Task statement:
Write out the data word for word and drop any picture you find.

Saved data entries:
····················
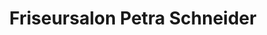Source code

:---
title: "Friseursalon Petra Schneider"
url: /plauen/friseursalon-petra-schneider/
shop: Friseur
---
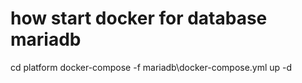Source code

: # how start docker for database mariadb

cd platform
docker-compose -f mariadb\docker-compose.yml up -d
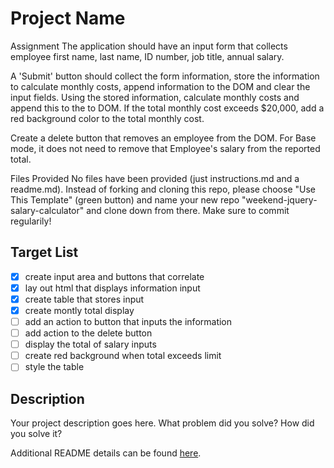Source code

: # Project Name

Assignment
The application should have an input form that collects employee first name, last name, ID number, job title, annual salary.

A 'Submit' button should collect the form information, store the information to calculate monthly costs, append information to the DOM and clear the input fields. Using the stored information, calculate monthly costs and append this to the to DOM. If the total monthly cost exceeds $20,000, add a red background color to the total monthly cost.

Create a delete button that removes an employee from the DOM. For Base mode, it does not need to remove that Employee's salary from the reported total.

Files Provided
No files have been provided (just instructions.md and a readme.md). Instead of forking and cloning this repo, please choose "Use This Template" (green button) and name your new repo "weekend-jquery-salary-calculator" and clone down from there. Make sure to commit regularily!

## Target List

- [x] create input area and buttons that correlate
- [x] lay out html that displays information input
- [x] create table that stores input
- [x] create montly total display
- [ ] add an action to button that inputs the information 
- [ ] add action to the delete button
- [ ] display the total of salary inputs 
- [ ] create red background when total exceeds limit
- [ ] style the table

## Description

Your project description goes here. What problem did you solve? How did you solve it?


Additional README details can be found [here](https://github.com/PrimeAcademy/readme-template/blob/master/README.md).
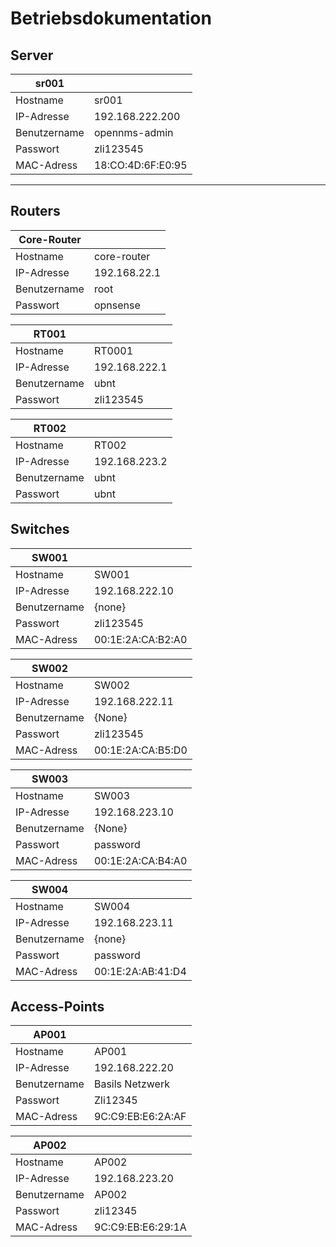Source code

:# Betriebsdokumentation

## Server
| sr001        |                   |
| ------------ | ----------------- |
| Hostname     | sr001             |
| IP-Adresse   | 192.168.222.200   |
| Benutzername | opennms-admin     |
| Passwort     | zli123545         |
| MAC-Adress   | 18:CO:4D:6F:E0:95 |

---

## Routers
| Core-Router  |              |
| ------------ | ------------ |
| Hostname     | core-router  |
| IP-Adresse   | 192.168.22.1 |
| Benutzername | root         |
| Passwort     | opnsense     |

| RT001        |               |
| ------------ | ------------- |
| Hostname     | RT0001        |
| IP-Adresse   | 192.168.222.1 |
| Benutzername | ubnt          |
| Passwort     | zli123545     |

| RT002        |               |
| ------------ | ------------- |
| Hostname     | RT002         |
| IP-Adresse   | 192.168.223.2 |
| Benutzername | ubnt          |
| Passwort     | ubnt          |

## Switches
| SW001        |                   |
| ------------ | ----------------- |
| Hostname     | SW001             |
| IP-Adresse   | 192.168.222.10    |
| Benutzername | {none}            |
| Passwort     | zli123545         |
| MAC-Adress   | 00:1E:2A:CA:B2:A0 |

| SW002        |                   |
| ------------ | ----------------- |
| Hostname     | SW002             |
| IP-Adresse   | 192.168.222.11    |
| Benutzername | {None}            |
| Passwort     | zli123545         |
| MAC-Adress   | 00:1E:2A:CA:B5:D0 |

| SW003        |                   |
| ------------ | ----------------- |
| Hostname     | SW003             |
| IP-Adresse   | 192.168.223.10    |
| Benutzername | {None}            |
| Passwort     | password          |
| MAC-Adress   | 00:1E:2A:CA:B4:A0 |

| SW004        |                   |
| ------------ | ----------------- |
| Hostname     | SW004             |
| IP-Adresse   | 192.168.223.11    |
| Benutzername | {none}            |
| Passwort     | password          |
| MAC-Adress   | 00:1E:2A:AB:41:D4 |

## Access-Points
| AP001        |                   |
| ------------ | ----------------- |
| Hostname     | AP001             |
| IP-Adresse   | 192.168.222.20    |
| Benutzername | Basils Netzwerk   |
| Passwort     | Zli12345          |
| MAC-Adress   | 9C:C9:EB:E6:2A:AF |

| AP002        |                   |
| ------------ | ----------------- |
| Hostname     | AP002             |
| IP-Adresse   | 192.168.223.20    |
| Benutzername | AP002             |
| Passwort     | zli12345          |
| MAC-Adress   | 9C:C9:EB:E6:29:1A |
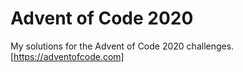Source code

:# Advent of Code 2020
My solutions for the Advent of Code 2020 challenges.
[https://adventofcode.com]
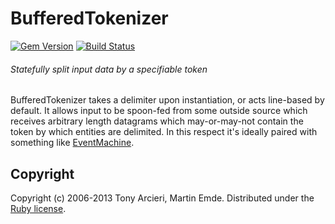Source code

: # BufferedTokenizer

[![Gem Version](https://badge.fury.io/rb/buftok.png)][gem]
[![Build Status](https://travis-ci.org/sferik/buftok.png?branch=master)][travis]

[gem]: https://rubygems.org/gems/buftok
[travis]: https://travis-ci.org/sferik/buftok

###### Statefully split input data by a specifiable token

BufferedTokenizer takes a delimiter upon instantiation, or acts line-based by
default.  It allows input to be spoon-fed from some outside source which
receives arbitrary length datagrams which may-or-may-not contain the token by
which entities are delimited.  In this respect it's ideally paired with
something like [EventMachine][].

[EventMachine]: http://rubyeventmachine.com/

## Copyright
Copyright (c) 2006-2013 Tony Arcieri, Martin Emde.
Distributed under the [Ruby license][license].

[license]: http://www.ruby-lang.org/en/LICENSE.txt
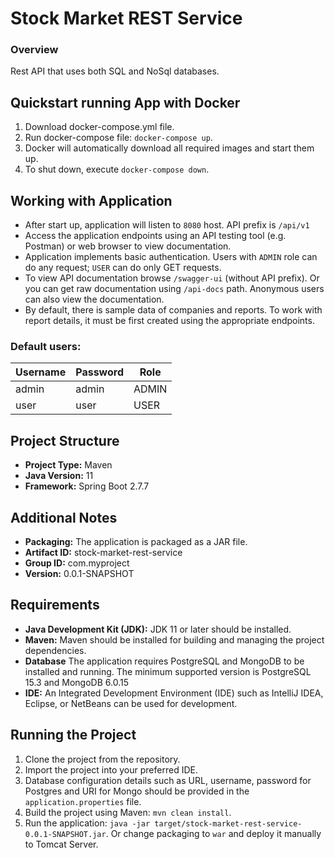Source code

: # Stock Market REST Service

### Overview
Rest API that uses both SQL and NoSql databases.

## Quickstart running App with Docker
1. Download docker-compose.yml file.
2. Run docker-compose file: `docker-compose up`.
3. Docker will automatically download all required images and start them up.
4. To shut down, execute `docker-compose down`.

## Working with Application
- After start up, application will listen to `8080` host. API prefix is `/api/v1`
- Access the application endpoints using an API testing tool (e.g. Postman) or web browser to view documentation.
- Application implements basic authentication. Users with `ADMIN` role can do any request; `USER` can do only GET requests.
- To view API documentation browse `/swagger-ui` (without API prefix). Or you can get raw documentation using `/api-docs` path. Anonymous users can also view the documentation.
- By default, there is sample data of companies and reports. To work with report details, it must be first created using the appropriate endpoints.

### Default users:
| Username | Password | Role  |
|----------|----------|-------|
| admin    | admin    | ADMIN |
| user     | user     | USER  |

## Project Structure
- **Project Type:** Maven
- **Java Version:** 11
- **Framework:** Spring Boot 2.7.7

## Additional Notes
- **Packaging:** The application is packaged as a JAR file.
- **Artifact ID:** stock-market-rest-service
- **Group ID:** com.myproject
- **Version:** 0.0.1-SNAPSHOT

## Requirements 
- **Java Development Kit (JDK):** JDK 11 or later should be installed.
- **Maven:** Maven should be installed for building and managing the project dependencies.
- **Database** The application requires PostgreSQL and MongoDB to be installed and running. The minimum supported version is PostgreSQL 15.3 and MongoDB 6.0.15
- **IDE:** An Integrated Development Environment (IDE) such as IntelliJ IDEA, Eclipse, or NetBeans can be used for development.

## Running the Project
1. Clone the project from the repository.
2. Import the project into your preferred IDE.
3. Database configuration details such as URL, username, password for Postgres and URI for Mongo should be provided in the `application.properties` file.
4. Build the project using Maven: `mvn clean install`.
5. Run the application: `java -jar target/stock-market-rest-service-0.0.1-SNAPSHOT.jar`. Or change packaging to `war` and deploy it manually to Tomcat Server.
····················
Solution to the problem:
Source code

:---
title: "Friseursalon Petra Schneider"
url: /plauen/friseursalon-petra-schneider/
shop: Friseur
---
Source code

: # how start docker for database mariadb

cd platform
docker-compose -f mariadb\docker-compose.yml up -d
Source code

: # Project Name

Assignment
The application should have an input form that collects employee first name, last name, ID number, job title, annual salary.

A 'Submit' button should collect the form information, store the information to calculate monthly costs, append information to the DOM and clear the input fields. Using the stored information, calculate monthly costs and append this to the to DOM. If the total monthly cost exceeds $20,000, add a red background color to the total monthly cost.

Create a delete button that removes an employee from the DOM. For Base mode, it does not need to remove that Employee's salary from the reported total.

Files Provided
No files have been provided (just instructions.md and a readme.md). Instead of forking and cloning this repo, please choose "Use This Template" (green button) and name your new repo "weekend-jquery-salary-calculator" and clone down from there. Make sure to commit regularily!

## Target List

- [x] create input area and buttons that correlate
- [x] lay out html that displays information input
- [x] create table that stores input
- [x] create montly total display
- [ ] add an action to button that inputs the information 
- [ ] add action to the delete button
- [ ] display the total of salary inputs 
- [ ] create red background when total exceeds limit
- [ ] style the table

## Description

Your project description goes here. What problem did you solve? How did you solve it?


Additional README details can be found [here](https://github.com/PrimeAcademy/readme-template/blob/master/README.md).
Source code

:# Betriebsdokumentation

## Server
| sr001        |                   |
| ------------ | ----------------- |
| Hostname     | sr001             |
| IP-Adresse   | 192.168.222.200   |
| Benutzername | opennms-admin     |
| Passwort     | zli123545         |
| MAC-Adress   | 18:CO:4D:6F:E0:95 |

---

## Routers
| Core-Router  |              |
| ------------ | ------------ |
| Hostname     | core-router  |
| IP-Adresse   | 192.168.22.1 |
| Benutzername | root         |
| Passwort     | opnsense     |

| RT001        |               |
| ------------ | ------------- |
| Hostname     | RT0001        |
| IP-Adresse   | 192.168.222.1 |
| Benutzername | ubnt          |
| Passwort     | zli123545     |

| RT002        |               |
| ------------ | ------------- |
| Hostname     | RT002         |
| IP-Adresse   | 192.168.223.2 |
| Benutzername | ubnt          |
| Passwort     | ubnt          |

## Switches
| SW001        |                   |
| ------------ | ----------------- |
| Hostname     | SW001             |
| IP-Adresse   | 192.168.222.10    |
| Benutzername | {none}            |
| Passwort     | zli123545         |
| MAC-Adress   | 00:1E:2A:CA:B2:A0 |

| SW002        |                   |
| ------------ | ----------------- |
| Hostname     | SW002             |
| IP-Adresse   | 192.168.222.11    |
| Benutzername | {None}            |
| Passwort     | zli123545         |
| MAC-Adress   | 00:1E:2A:CA:B5:D0 |

| SW003        |                   |
| ------------ | ----------------- |
| Hostname     | SW003             |
| IP-Adresse   | 192.168.223.10    |
| Benutzername | {None}            |
| Passwort     | password          |
| MAC-Adress   | 00:1E:2A:CA:B4:A0 |

| SW004        |                   |
| ------------ | ----------------- |
| Hostname     | SW004             |
| IP-Adresse   | 192.168.223.11    |
| Benutzername | {none}            |
| Passwort     | password          |
| MAC-Adress   | 00:1E:2A:AB:41:D4 |

## Access-Points
| AP001        |                   |
| ------------ | ----------------- |
| Hostname     | AP001             |
| IP-Adresse   | 192.168.222.20    |
| Benutzername | Basils Netzwerk   |
| Passwort     | Zli12345          |
| MAC-Adress   | 9C:C9:EB:E6:2A:AF |

| AP002        |                   |
| ------------ | ----------------- |
| Hostname     | AP002             |
| IP-Adresse   | 192.168.223.20    |
| Benutzername | AP002             |
| Passwort     | zli12345          |
| MAC-Adress   | 9C:C9:EB:E6:29:1A |
Source code

:# Advent of Code 2020
My solutions for the Advent of Code 2020 challenges.
[https://adventofcode.com]
Source code

: # BufferedTokenizer

[![Gem Version](https://badge.fury.io/rb/buftok.png)][gem]
[![Build Status](https://travis-ci.org/sferik/buftok.png?branch=master)][travis]

[gem]: https://rubygems.org/gems/buftok
[travis]: https://travis-ci.org/sferik/buftok

###### Statefully split input data by a specifiable token

BufferedTokenizer takes a delimiter upon instantiation, or acts line-based by
default.  It allows input to be spoon-fed from some outside source which
receives arbitrary length datagrams which may-or-may-not contain the token by
which entities are delimited.  In this respect it's ideally paired with
something like [EventMachine][].

[EventMachine]: http://rubyeventmachine.com/

## Copyright
Copyright (c) 2006-2013 Tony Arcieri, Martin Emde.
Distributed under the [Ruby license][license].

[license]: http://www.ruby-lang.org/en/LICENSE.txt
Source code

: # Stock Market REST Service

### Overview
Rest API that uses both SQL and NoSql databases.

## Quickstart running App with Docker
1. Download docker-compose.yml file.
2. Run docker-compose file: `docker-compose up`.
3. Docker will automatically download all required images and start them up.
4. To shut down, execute `docker-compose down`.

## Working with Application
- After start up, application will listen to `8080` host. API prefix is `/api/v1`
- Access the application endpoints using an API testing tool (e.g. Postman) or web browser to view documentation.
- Application implements basic authentication. Users with `ADMIN` role can do any request; `USER` can do only GET requests.
- To view API documentation browse `/swagger-ui` (without API prefix). Or you can get raw documentation using `/api-docs` path. Anonymous users can also view the documentation.
- By default, there is sample data of companies and reports. To work with report details, it must be first created using the appropriate endpoints.

### Default users:
| Username | Password | Role  |
|----------|----------|-------|
| admin    | admin    | ADMIN |
| user     | user     | USER  |

## Project Structure
- **Project Type:** Maven
- **Java Version:** 11
- **Framework:** Spring Boot 2.7.7

## Additional Notes
- **Packaging:** The application is packaged as a JAR file.
- **Artifact ID:** stock-market-rest-service
- **Group ID:** com.myproject
- **Version:** 0.0.1-SNAPSHOT

## Requirements 
- **Java Development Kit (JDK):** JDK 11 or later should be installed.
- **Maven:** Maven should be installed for building and managing the project dependencies.
- **Database** The application requires PostgreSQL and MongoDB to be installed and running. The minimum supported version is PostgreSQL 15.3 and MongoDB 6.0.15
- **IDE:** An Integrated Development Environment (IDE) such as IntelliJ IDEA, Eclipse, or NetBeans can be used for development.

## Running the Project
1. Clone the project from the repository.
2. Import the project into your preferred IDE.
3. Database configuration details such as URL, username, password for Postgres and URI for Mongo should be provided in the `application.properties` file.
4. Build the project using Maven: `mvn clean install`.
5. Run the application: `java -jar target/stock-market-rest-service-0.0.1-SNAPSHOT.jar`. Or change packaging to `war` and deploy it manually to Tomcat Server.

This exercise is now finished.